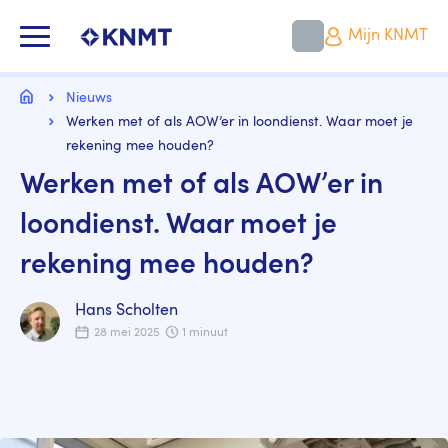
Overslaan
en
KNMT LOGO
Mijn KNMT
naar
de
inhoud
Kruimelpad
gaan
Home
Nieuws
Werken met of als AOW’er in loondienst. Waar moet je
rekening mee houden?
Werken met of als AOW’er in
loondienst. Waar moet je
rekening mee houden?
Hans Scholten
28 mei 2025
1 minuut
Image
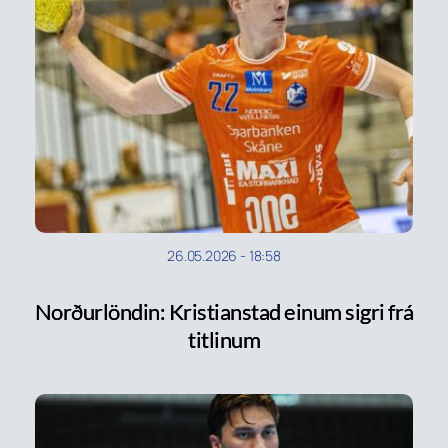
26.05.2026
-
18:58
Norðurlöndin: Kristianstad einum sigri frá
titlinum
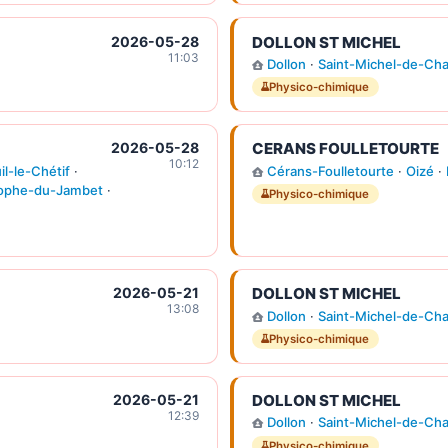
2026-05-28
DOLLON ST MICHEL
11:03
Dollon
·
Saint-Michel-de-Ch
Physico-chimique
2026-05-28
CERANS FOULLETOURTE
10:12
l-le-Chétif
·
Cérans-Foulletourte
·
Oizé
·
tophe-du-Jambet
·
Physico-chimique
2026-05-21
DOLLON ST MICHEL
13:08
Dollon
·
Saint-Michel-de-Ch
Physico-chimique
2026-05-21
DOLLON ST MICHEL
12:39
Dollon
·
Saint-Michel-de-Ch
Physico-chimique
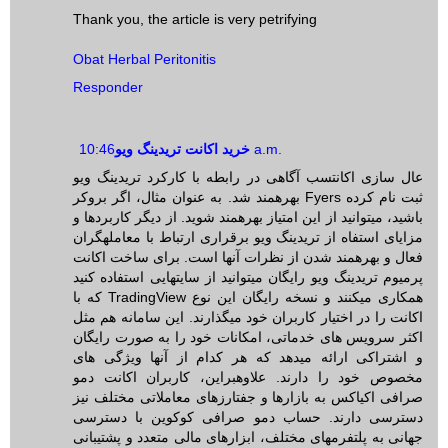
Thank you, the article is very petrifying
Obat Herbal Peritonitis
Responder
خرید اکانت تریدینگ ویو
10:46 a.m.
عال سازی اکانتسب آگاهی در رابطه با کارکرد تریدینگ ویو
بهرهمند شد. به عنوان مثال، اگر بروکر Fyers ثبت نام کرده
باشید، میتوانید از این امتیاز بهرهمند شوید. از دیگر کاربردها و
مزایای استفاه از تریدینگ ویو برقراری ارتباط با معاملهگران
فعال و بهرهمند شدن از نظرات آنها است. برای ساخت اکانت
پرمیوم تریدینگ ویو رایگان میتوانید از سایتهایی استفاده کنید
که با TradingView همکاری میکنند و نسخه رایگان این نوع
اکانت را در اختیار کاربران خود میگذارند. این سامانه هم مثل
اکثر سرویس های خدماتی، امکانات خود را به صورت رایگان
و اشتراکی ارائه میدهد که هر کدام از آنها ویژگی های
مخصوص خود را دارند. علاوهبراین، کاربران اکانت دمو
صرافی اکیاکس به بازارها و جفتارزهای معاملاتی مختلف نیز
دسترسی دارند. حساب دمو صرافی کوکوین با دسترسی
جهانی به پلتفرمهای مختلف، ابزارهای مالی متعدد و پشتیبانی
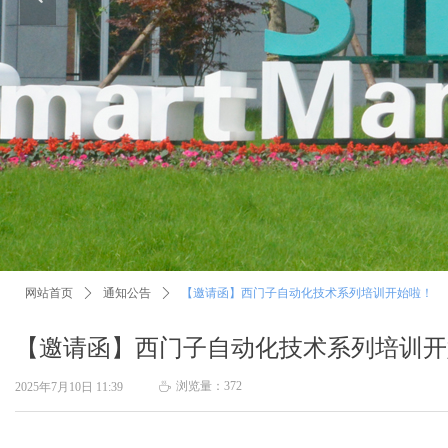
网站首页
ꄲ
通知公告
ꄲ
【邀请函】西门子自动化技术系列培训开始啦！
【邀请函】西门子自动化技术系列培训开
浏览量：
372
2025年7月10日
11:39
ꄘ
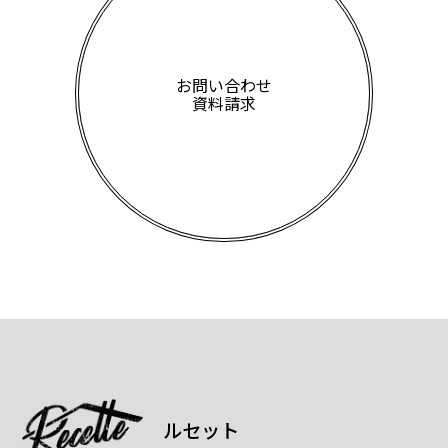
お問い合わせ
資料請求
ルセット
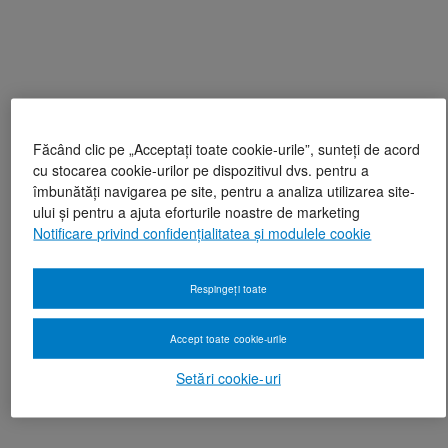
Făcând clic pe „Acceptați toate cookie-urile”, sunteți de acord
cu stocarea cookie-urilor pe dispozitivul dvs. pentru a
îmbunătăți navigarea pe site, pentru a analiza utilizarea site-
ului și pentru a ajuta eforturile noastre de marketing
Notificare privind confidențialitatea și modulele cookie
Respingeți toate
Accept toate cookie-urile
Setări cookie-uri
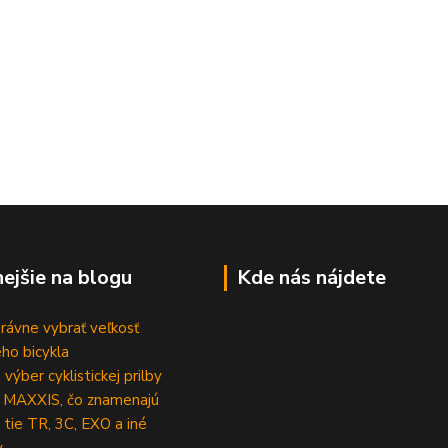
nejšie na blogu
Kde nás nájdete
rávne vybrať veľkosť
ho bicykla
výber cyklistickej prilby
 MAXXIS, čo znamenajú
 tie TR, 3C, EXO a iné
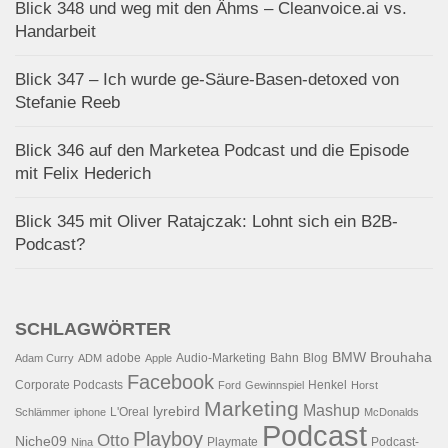
Blick 348 und weg mit den Ähms – Cleanvoice.ai vs.
Handarbeit
Blick 347 – Ich wurde ge-Säure-Basen-detoxed von
Stefanie Reeb
Blick 346 auf den Marketea Podcast und die Episode
mit Felix Hederich
Blick 345 mit Oliver Ratajczak: Lohnt sich ein B2B-
Podcast?
SCHLAGWÖRTER
BMW
Brouhaha
adobe
Audio-Marketing
Bahn
Blog
Adam Curry
ADM
Apple
Facebook
Corporate Podcasts
Henkel
Ford
Gewinnspiel
Horst
Marketing
Mashup
lyrebird
L'Oreal
Schlämmer
iphone
McDonalds
Podcast
Playboy
Otto
Niche09
Playmate
Podcast-
Nina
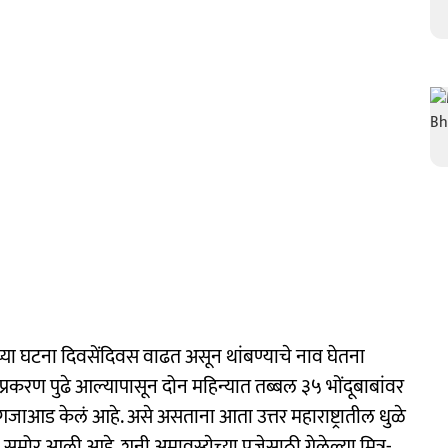
ीच्या घटना दिवसेंदिवस वाढत असून थांबण्याचे नाव घेतना
करण पुढे आल्यापासून दोन महिन्यात तब्बल ३५ भोंदूबाबांवर
गजाआड केलं आहे. असे असताना आता उत्तर महाराष्ट्रातील धुळे
 समोर आली आहे. शनी अमावस्येच्या पूजेसाठी गेलेल्या मित्र-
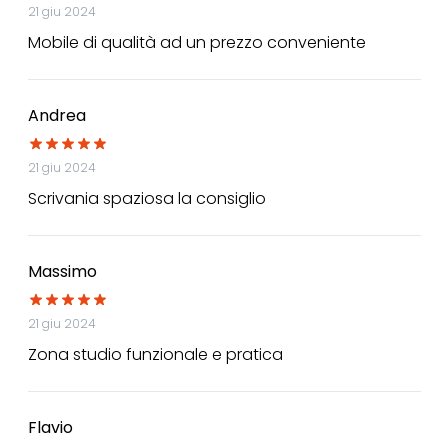
21 giu 2024
Mobile di qualità ad un prezzo conveniente
Andrea
21 giu 2024
Scrivania spaziosa la consiglio
Massimo
21 giu 2024
Zona studio funzionale e pratica
Flavio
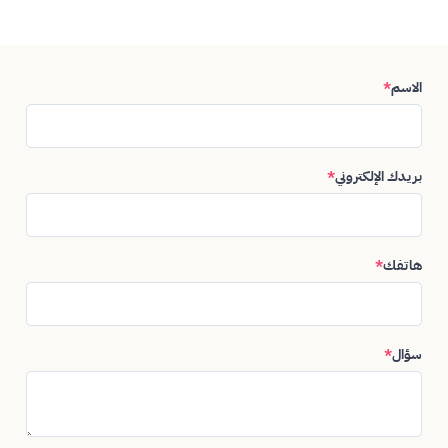
الاسم
*
بريدك الإلكتروني
*
هاتفك
*
سؤال
*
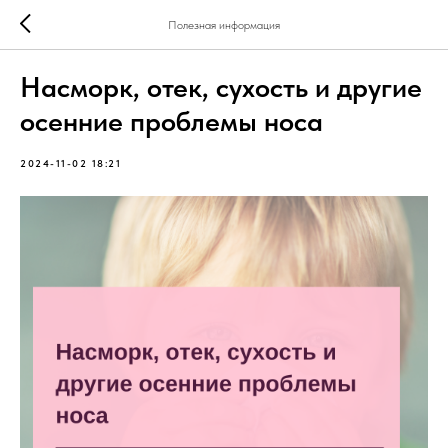
Полезная информация
Насморк, отек, сухость и другие
осенние проблемы носа
2024-11-02 18:21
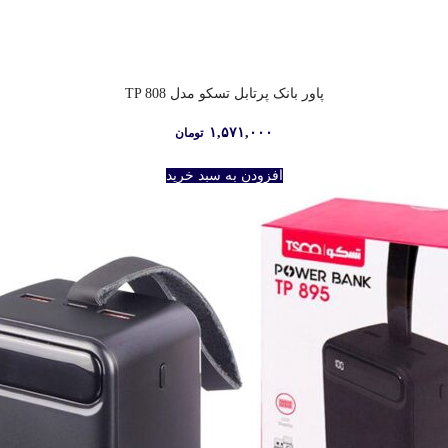
پاور بانک پرتابل تسکو مدل TP 808
۱,۵۷۱,۰۰۰
تومان
افزودن به سبد خرید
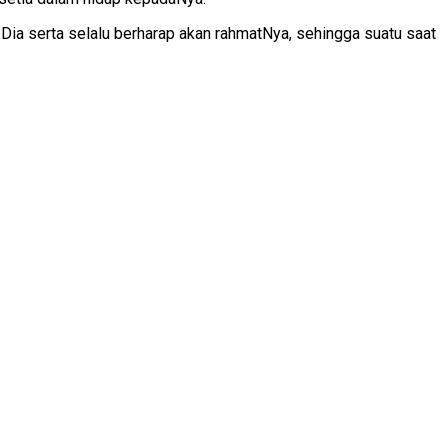
i Dia serta selalu berharap akan rahmatNya, sehingga suatu saat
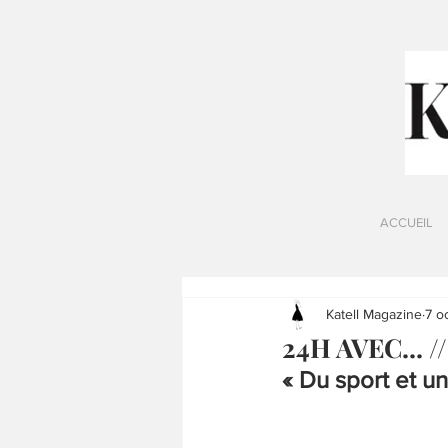
ACCUEIL
Katell Magazine
7 o
24H AVEC... /
« Du sport et u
════════════════
*Directions:* Once the line with "Kde nás nájdete" has been found above, output that line and every later line exactly, stopping after the line with "Stefanie Reeb", and omit the pictures.

*Finished task:*
Kde nás nájdete
rávne vybrať veľkosť
ho bicykla
výber cyklistickej prilby
 MAXXIS, čo znamenajú
 tie TR, 3C, EXO a iné
Blick 348 und weg mit den Ähms – Cleanvoice.ai vs.
Handarbeit
Blick 347 – Ich wurde ge-Säure-Basen-detoxed von
Stefanie Reeb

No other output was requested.